─── GIVEN ENTRIES

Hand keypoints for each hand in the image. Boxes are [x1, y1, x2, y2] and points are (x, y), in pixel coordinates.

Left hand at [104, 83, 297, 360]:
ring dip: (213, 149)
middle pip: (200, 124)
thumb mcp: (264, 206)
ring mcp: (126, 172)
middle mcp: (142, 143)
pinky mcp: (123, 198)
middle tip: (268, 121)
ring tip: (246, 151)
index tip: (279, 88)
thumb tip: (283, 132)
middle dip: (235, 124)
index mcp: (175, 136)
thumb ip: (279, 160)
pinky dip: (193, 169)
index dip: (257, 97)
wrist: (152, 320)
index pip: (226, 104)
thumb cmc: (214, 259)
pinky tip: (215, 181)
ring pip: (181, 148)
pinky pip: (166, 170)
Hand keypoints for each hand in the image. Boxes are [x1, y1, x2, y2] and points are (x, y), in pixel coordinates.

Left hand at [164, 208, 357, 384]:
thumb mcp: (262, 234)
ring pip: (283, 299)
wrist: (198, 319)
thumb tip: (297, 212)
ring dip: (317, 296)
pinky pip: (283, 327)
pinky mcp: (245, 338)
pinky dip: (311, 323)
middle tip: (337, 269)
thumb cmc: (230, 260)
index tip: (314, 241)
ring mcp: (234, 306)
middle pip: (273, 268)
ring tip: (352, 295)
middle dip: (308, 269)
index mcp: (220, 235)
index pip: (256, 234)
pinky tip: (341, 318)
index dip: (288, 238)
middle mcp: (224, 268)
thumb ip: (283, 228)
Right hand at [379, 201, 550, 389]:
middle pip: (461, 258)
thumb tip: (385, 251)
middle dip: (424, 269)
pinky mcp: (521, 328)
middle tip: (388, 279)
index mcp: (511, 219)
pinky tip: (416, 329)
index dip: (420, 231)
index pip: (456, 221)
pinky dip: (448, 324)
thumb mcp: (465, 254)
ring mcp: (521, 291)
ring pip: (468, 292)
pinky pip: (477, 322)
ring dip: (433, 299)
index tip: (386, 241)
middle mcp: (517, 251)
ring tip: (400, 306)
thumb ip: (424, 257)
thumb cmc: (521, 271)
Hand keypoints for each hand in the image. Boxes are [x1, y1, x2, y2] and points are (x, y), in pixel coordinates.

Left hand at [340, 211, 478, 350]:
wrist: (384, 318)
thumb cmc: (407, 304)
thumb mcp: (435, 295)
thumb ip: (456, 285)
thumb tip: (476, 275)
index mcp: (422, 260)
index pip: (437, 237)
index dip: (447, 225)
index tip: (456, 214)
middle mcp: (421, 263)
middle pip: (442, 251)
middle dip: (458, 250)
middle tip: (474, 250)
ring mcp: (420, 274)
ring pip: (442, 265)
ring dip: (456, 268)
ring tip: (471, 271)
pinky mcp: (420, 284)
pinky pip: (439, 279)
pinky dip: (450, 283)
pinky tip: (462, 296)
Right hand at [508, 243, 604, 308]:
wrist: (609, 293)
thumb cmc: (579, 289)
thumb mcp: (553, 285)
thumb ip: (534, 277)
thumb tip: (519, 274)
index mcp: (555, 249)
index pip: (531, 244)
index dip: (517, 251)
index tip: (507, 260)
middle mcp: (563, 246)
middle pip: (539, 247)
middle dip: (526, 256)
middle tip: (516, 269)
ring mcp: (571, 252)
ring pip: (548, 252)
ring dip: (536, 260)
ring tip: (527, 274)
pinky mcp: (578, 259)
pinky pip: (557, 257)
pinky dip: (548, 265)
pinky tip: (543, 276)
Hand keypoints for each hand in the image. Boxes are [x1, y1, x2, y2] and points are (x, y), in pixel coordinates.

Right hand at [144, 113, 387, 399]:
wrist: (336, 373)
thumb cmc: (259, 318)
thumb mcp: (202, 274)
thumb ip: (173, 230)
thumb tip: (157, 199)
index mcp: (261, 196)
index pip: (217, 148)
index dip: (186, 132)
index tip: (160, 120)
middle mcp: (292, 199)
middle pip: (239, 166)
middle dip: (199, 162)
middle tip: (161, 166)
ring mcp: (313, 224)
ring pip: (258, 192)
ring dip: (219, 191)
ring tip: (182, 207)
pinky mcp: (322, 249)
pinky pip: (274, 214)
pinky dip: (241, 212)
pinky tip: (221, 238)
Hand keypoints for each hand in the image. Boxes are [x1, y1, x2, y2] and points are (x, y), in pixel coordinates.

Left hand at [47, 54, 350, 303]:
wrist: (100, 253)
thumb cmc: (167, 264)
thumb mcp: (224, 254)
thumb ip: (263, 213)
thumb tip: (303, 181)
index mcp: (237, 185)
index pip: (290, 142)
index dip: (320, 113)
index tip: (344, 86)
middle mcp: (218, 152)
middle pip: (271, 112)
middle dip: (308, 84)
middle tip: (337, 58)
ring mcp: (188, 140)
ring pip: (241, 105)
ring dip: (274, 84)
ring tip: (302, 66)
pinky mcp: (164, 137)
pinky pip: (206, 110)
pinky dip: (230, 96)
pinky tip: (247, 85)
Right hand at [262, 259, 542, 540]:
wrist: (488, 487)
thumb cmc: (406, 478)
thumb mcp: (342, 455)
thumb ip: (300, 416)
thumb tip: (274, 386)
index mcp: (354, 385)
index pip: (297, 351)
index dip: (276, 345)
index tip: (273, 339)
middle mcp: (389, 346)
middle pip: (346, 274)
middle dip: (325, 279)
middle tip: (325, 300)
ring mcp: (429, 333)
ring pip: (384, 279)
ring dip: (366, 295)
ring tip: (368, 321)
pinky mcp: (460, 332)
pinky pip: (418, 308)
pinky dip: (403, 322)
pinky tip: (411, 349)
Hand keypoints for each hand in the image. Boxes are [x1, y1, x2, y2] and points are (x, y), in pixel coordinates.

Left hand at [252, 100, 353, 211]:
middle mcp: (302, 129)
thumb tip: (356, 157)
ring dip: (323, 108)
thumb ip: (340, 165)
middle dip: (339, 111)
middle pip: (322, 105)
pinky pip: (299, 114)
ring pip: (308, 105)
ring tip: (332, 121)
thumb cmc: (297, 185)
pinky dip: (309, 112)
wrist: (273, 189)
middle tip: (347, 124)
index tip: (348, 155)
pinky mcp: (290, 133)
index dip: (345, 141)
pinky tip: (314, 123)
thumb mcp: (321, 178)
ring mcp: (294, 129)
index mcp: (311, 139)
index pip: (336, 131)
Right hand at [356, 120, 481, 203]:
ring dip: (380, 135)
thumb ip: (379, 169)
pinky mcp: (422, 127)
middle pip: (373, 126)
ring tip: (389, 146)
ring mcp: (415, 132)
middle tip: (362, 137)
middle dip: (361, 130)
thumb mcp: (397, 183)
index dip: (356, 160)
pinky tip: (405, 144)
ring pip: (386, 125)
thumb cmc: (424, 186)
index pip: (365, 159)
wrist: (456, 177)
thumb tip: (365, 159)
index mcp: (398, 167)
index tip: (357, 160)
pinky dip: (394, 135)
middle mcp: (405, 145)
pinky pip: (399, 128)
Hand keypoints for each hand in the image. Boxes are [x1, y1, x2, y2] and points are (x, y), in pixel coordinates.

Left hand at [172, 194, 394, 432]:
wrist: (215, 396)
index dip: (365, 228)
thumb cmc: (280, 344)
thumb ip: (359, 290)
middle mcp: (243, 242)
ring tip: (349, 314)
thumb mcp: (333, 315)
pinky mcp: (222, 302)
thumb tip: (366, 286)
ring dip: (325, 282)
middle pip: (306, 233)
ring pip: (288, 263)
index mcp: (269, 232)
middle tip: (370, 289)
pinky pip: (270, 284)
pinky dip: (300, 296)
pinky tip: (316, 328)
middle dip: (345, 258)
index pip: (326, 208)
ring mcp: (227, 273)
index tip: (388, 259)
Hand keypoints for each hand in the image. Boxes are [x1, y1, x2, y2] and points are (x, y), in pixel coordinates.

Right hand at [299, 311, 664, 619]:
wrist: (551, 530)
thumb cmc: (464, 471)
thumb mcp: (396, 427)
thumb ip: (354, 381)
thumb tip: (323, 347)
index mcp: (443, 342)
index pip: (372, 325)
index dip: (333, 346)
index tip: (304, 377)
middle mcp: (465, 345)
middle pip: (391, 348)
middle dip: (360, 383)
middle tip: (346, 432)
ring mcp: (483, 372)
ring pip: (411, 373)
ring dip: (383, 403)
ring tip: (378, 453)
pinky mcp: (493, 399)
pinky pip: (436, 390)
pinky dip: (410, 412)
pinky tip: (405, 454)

──────

◆ **PROBLEM DESCRIPTION**:
Above are records; repeat only the lines starting at the line with "middle pip: (461, 258)" and ending at the line with "pinky pip: (439, 279)", exactly as they appear, both included.

◆ **RESPONSE AREA**:
middle pip: (461, 258)
thumb tip: (385, 251)
middle dip: (424, 269)
pinky mcp: (521, 328)
middle tip: (388, 279)
index mcp: (511, 219)
pinky tip: (416, 329)
index dip: (420, 231)
index pip: (456, 221)
pinky dip: (448, 324)
thumb mcp: (465, 254)
ring mcp: (521, 291)
ring pip: (468, 292)
pinky pip: (477, 322)
ring dip: (433, 299)
index tip: (386, 241)
middle mcp: (517, 251)
ring tip: (400, 306)
thumb ip: (424, 257)
thumb cmc: (521, 271)
Hand keypoints for each hand in the image. Boxes are [x1, y1, x2, y2] and points are (x, y), in pixel coordinates.

Left hand at [340, 211, 478, 350]:
wrist: (384, 318)
thumb cmc: (407, 304)
thumb mcp: (435, 295)
thumb ip: (456, 285)
thumb tip: (476, 275)
index mcp: (422, 260)
index pip: (437, 237)
index dip: (447, 225)
index tip: (456, 214)
middle mcp: (421, 263)
middle pip: (442, 251)
middle dip: (458, 250)
middle tip: (474, 250)
ring mcp: (420, 274)
ring pip: (442, 265)
ring dip: (456, 268)
ring tip: (471, 271)
pinky mcp: (420, 284)
pinky pip: (439, 279)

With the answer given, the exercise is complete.